Барон вздрогнул, и взгляд его, казалось, сразу отрезвел.
— Жан Карабен, — произнес Дюрок еще раз. Барон выпрямился, вцепившись в ручки кресла.
— Что это значит? Почему вы твердите это имя, молодой человек? — спросил он.
— Жан Карабен, вы тот, с кем я давно уже ищу встречи.
— Допустим, я когда-то носил это имя, но вам-то что, ведь вы тогда, наверное, были младенцем?
— Я — Дюрок.
— Неужели сын?
— Сын человека, которого вы убили. Барон деланно засмеялся, но в глазах его мелькнул страх.
— Кто прошлое помянет, тому глаз вон, молодой человек! — крикнул он. — В те дни решалось, кому из нас жить: нам или им, аристократам или народу. Ваш отец был жирондистом. Он погиб. Я был монтаньяром. Многие из моих товарищей тоже сложили свои головы. Все зависит от того, кому как повезет на войне. Мы — вы и я — должны забыть об этом и постараться понять друг друга. — Он протянул ему руку, шевеля красными пальцами.

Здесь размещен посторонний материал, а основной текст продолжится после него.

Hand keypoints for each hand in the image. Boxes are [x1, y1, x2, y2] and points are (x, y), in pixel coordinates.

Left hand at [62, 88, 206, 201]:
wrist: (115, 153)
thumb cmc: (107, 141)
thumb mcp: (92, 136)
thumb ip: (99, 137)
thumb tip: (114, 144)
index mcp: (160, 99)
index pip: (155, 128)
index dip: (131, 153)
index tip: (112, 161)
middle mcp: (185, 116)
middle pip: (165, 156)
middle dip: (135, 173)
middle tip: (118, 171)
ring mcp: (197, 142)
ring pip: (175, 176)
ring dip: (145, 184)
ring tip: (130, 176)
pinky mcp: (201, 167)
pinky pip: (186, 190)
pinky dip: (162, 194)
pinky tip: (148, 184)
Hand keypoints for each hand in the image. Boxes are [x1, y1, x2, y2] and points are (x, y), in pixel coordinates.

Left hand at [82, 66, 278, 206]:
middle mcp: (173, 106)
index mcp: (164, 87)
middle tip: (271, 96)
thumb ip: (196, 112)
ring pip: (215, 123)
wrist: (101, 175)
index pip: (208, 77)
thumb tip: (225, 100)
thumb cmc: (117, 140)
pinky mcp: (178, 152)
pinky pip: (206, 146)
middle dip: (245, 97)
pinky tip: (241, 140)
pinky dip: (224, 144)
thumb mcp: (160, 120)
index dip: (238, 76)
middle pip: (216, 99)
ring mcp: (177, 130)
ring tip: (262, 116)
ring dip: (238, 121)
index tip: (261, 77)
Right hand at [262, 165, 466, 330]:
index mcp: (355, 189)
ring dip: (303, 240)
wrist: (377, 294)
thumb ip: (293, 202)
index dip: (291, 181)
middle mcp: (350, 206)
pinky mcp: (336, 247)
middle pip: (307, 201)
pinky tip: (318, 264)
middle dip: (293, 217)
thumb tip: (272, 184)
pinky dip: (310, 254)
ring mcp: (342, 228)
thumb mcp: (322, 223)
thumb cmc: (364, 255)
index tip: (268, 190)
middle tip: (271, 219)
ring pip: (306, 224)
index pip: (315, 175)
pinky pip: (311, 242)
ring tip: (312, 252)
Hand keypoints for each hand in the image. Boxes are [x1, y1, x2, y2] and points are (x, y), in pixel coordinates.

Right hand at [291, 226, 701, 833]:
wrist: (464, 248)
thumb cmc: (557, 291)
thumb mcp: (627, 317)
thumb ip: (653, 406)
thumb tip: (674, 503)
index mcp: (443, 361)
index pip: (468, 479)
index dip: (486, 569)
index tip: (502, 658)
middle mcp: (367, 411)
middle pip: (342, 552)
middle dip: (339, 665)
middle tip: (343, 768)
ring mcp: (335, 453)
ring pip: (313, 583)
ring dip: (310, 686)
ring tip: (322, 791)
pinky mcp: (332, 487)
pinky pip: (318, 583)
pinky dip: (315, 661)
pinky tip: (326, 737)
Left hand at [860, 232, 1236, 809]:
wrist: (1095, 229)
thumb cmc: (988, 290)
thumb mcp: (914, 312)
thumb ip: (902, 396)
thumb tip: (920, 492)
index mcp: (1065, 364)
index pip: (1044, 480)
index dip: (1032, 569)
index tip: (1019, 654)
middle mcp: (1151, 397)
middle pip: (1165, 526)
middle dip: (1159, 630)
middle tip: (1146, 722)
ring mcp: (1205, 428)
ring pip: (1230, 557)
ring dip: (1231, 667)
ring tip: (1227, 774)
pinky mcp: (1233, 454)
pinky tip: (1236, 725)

— Довольно! — сказал юный Дюрок. — Если б я мог разрубить вас саблей сейчас, пока вы сидите в кресле, я бы сделал благое, справедливое дело. Я опозорю свой клинок, если скрещу его с вашим. И все же вы француз и присягали тому же знамени, что и я. Вставайте же и защищайтесь!
— Тише, тише! — прикрикнул на него барон. — Брось свои аристократические замашки, дворянское отродье!..
Терпенье Дюрока лопнуло. Он размахнулся и ударил кулаком прямо в бороду. Я увидел кровь на отвислой губе и бешеную злость в маленьких голубых глазках.
— За этот удар ты поплатишься жизнью!
— Вот так-то лучше, — сказал Дюрок.
— Эй, саблю! — закричал барон. — Я не заставлю вас ждать, даю вам слово!
— И он бросился вон из комнаты.
Я уже говорил, что там была вторая дверь, завешанная драпировкой. Как только барон исчез, из этой двери выбежала женщина, молодая и красивая. Она двигалась так быстро и бесшумно, что через мгновение уже стояла между нами, и только по колыханию драпировки можно было догадаться, откуда она появилась.
— Я все видела! — воскликнула она. — О, мсье, вы были великолепны! — Она склонилась к руке Дюрока и стала покрывать ее поцелуями, пока тому не удалось ее выдернуть.